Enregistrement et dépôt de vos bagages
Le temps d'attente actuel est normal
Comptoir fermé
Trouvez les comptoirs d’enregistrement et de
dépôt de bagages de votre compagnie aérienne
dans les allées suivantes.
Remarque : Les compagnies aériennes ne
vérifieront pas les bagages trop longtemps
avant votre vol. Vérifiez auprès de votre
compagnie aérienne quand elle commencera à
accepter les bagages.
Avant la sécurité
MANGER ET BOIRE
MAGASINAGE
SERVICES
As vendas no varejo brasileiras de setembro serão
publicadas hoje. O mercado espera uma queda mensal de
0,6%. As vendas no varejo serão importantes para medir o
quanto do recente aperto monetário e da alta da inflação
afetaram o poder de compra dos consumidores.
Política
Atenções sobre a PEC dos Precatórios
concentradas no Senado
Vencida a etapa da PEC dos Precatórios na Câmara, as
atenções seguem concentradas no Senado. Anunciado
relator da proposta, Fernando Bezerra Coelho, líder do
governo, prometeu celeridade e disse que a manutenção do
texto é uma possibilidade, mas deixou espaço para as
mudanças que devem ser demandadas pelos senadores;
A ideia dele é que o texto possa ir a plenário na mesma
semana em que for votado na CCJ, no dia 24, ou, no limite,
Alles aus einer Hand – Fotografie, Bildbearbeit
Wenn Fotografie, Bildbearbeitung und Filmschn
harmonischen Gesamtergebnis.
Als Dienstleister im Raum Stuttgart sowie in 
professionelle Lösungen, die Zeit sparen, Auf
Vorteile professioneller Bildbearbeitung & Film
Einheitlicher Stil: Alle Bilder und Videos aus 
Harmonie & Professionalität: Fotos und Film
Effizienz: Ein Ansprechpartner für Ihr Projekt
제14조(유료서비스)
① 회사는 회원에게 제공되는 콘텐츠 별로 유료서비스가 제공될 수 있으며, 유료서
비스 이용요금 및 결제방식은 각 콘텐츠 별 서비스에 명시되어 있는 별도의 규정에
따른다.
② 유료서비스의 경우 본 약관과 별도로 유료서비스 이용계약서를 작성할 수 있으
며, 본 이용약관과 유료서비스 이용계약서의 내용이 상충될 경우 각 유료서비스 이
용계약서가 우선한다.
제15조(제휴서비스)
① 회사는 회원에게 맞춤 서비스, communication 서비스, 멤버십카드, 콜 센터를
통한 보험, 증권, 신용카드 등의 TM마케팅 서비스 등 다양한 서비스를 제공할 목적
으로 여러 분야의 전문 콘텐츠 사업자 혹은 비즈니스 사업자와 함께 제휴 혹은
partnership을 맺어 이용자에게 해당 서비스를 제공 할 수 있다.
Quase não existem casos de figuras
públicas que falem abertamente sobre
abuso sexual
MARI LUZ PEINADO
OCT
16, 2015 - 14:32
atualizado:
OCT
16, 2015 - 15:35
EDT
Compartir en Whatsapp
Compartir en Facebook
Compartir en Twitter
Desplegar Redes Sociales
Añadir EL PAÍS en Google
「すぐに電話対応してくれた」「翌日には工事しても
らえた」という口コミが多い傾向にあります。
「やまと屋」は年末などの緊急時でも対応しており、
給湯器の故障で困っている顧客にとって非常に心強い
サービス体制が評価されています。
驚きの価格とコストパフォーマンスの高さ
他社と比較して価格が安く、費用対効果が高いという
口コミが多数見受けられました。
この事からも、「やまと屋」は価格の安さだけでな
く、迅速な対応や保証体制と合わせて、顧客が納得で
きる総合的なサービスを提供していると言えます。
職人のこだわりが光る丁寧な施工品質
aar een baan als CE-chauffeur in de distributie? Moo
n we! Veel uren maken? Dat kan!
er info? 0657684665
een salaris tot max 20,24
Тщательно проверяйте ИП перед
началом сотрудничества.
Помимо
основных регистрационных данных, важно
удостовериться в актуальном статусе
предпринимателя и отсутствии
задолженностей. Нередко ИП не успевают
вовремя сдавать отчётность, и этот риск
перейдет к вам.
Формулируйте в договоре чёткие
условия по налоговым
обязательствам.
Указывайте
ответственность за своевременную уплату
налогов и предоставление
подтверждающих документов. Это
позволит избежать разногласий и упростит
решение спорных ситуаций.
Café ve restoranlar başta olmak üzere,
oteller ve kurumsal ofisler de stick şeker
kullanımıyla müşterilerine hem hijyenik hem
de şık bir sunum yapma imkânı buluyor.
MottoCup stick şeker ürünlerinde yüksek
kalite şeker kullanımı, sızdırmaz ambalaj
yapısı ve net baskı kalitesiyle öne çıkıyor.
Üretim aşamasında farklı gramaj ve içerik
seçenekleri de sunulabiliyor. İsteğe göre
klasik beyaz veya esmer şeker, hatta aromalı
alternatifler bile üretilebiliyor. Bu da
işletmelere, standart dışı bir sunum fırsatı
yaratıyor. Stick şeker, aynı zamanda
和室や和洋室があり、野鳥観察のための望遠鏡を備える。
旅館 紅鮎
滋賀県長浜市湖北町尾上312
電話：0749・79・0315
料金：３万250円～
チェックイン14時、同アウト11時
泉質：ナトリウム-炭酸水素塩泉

Instructions to follow — A single number is required: the count of lines in the data that contain the string "para".

Your solution — 2